The underlying theme of passing time is what really gets me. Once in a lifetime, this water is flowing underground. What a great way to introduce the timescales of groundwater flow! Or, even begin a lesson on groundwater, ranging from basics to interactions at the coast or human impacts? How precious is this water if it can only be replenished once in a lifetime?

May we someday not have to say to ourselves, “my god, what have we done?”

1. http://www.allmusic.com/song/once-in-a-lifetime-mt0011967560
2. Gomez, J. D., and J. L. Wilson (2013), Age distributions and dynamically changing hydrologic systems: Exploring topography-driven flow, Water Resour. Res., 49(3), 1503-1522.
3. Gleeson, T., Y. Wada, M. F. Bierkens, and L. P. van Beek (2012), Water balance of global aquifers revealed by groundwater footprint, Nature, 488(7410), 197-200, doi: 10.1038/nature11295.
4. https://www.e-education.psu.edu/earth540/content/c3_p7.html
5. Burnett, W. C., H. Bokuniewicz, M. Huettel, W. S. Moore, and M. Taniguchi (2003), Groundwater and pore water inputs to the coastal zone, Biogeochemistry, 66(1-2), 3-33, doi: 10.1023/B:BIOG.0000006066.21240.53.
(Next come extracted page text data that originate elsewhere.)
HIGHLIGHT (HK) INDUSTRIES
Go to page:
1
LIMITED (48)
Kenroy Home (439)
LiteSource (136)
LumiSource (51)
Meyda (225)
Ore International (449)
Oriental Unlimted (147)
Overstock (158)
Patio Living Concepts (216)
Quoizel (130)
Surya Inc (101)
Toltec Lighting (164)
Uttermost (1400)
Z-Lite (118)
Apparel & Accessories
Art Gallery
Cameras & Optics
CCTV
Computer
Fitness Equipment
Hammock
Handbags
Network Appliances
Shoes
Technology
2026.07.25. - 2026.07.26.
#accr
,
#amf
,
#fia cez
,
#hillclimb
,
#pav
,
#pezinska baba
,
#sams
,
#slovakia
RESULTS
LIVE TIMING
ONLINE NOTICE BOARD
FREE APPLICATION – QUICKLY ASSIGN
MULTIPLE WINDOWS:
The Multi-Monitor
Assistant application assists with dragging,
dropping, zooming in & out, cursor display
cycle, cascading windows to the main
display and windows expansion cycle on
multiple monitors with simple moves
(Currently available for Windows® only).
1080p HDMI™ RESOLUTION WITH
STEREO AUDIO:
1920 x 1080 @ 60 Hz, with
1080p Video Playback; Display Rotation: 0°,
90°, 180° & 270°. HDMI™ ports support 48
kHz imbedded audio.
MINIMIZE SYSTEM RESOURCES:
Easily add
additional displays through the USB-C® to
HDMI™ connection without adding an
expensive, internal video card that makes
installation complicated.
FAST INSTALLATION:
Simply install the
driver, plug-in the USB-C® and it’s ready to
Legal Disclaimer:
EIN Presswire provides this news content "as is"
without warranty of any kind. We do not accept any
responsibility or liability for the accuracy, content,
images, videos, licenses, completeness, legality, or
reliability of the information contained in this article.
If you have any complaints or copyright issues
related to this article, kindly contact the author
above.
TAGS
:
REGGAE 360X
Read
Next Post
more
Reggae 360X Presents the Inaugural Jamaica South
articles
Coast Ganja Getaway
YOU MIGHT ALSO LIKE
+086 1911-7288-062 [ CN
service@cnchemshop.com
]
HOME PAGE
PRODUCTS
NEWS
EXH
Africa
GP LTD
6. http://www.wrd.org/engineering/seawater-intrusion-los-angeles.php
7. http://ponce.sdsu.edu/the_salinity_of_groundwaters.html
8. Chebotarev, I. I. 1955. Metamorphism of natural waters in the crust of weathering. Geochimica et Cosmochimica Acta, Vol. 8, 22-48, 137-170, 198-212
9. Post, V. E. A., J. Groen, H. Kooi, M. Person, S. Ge, and W. M. Edmunds (2013), Offshore fresh groundwater reserves as a global phenomenon, Nature, 504(7478), 71-78, doi: 10.1038/nature12858.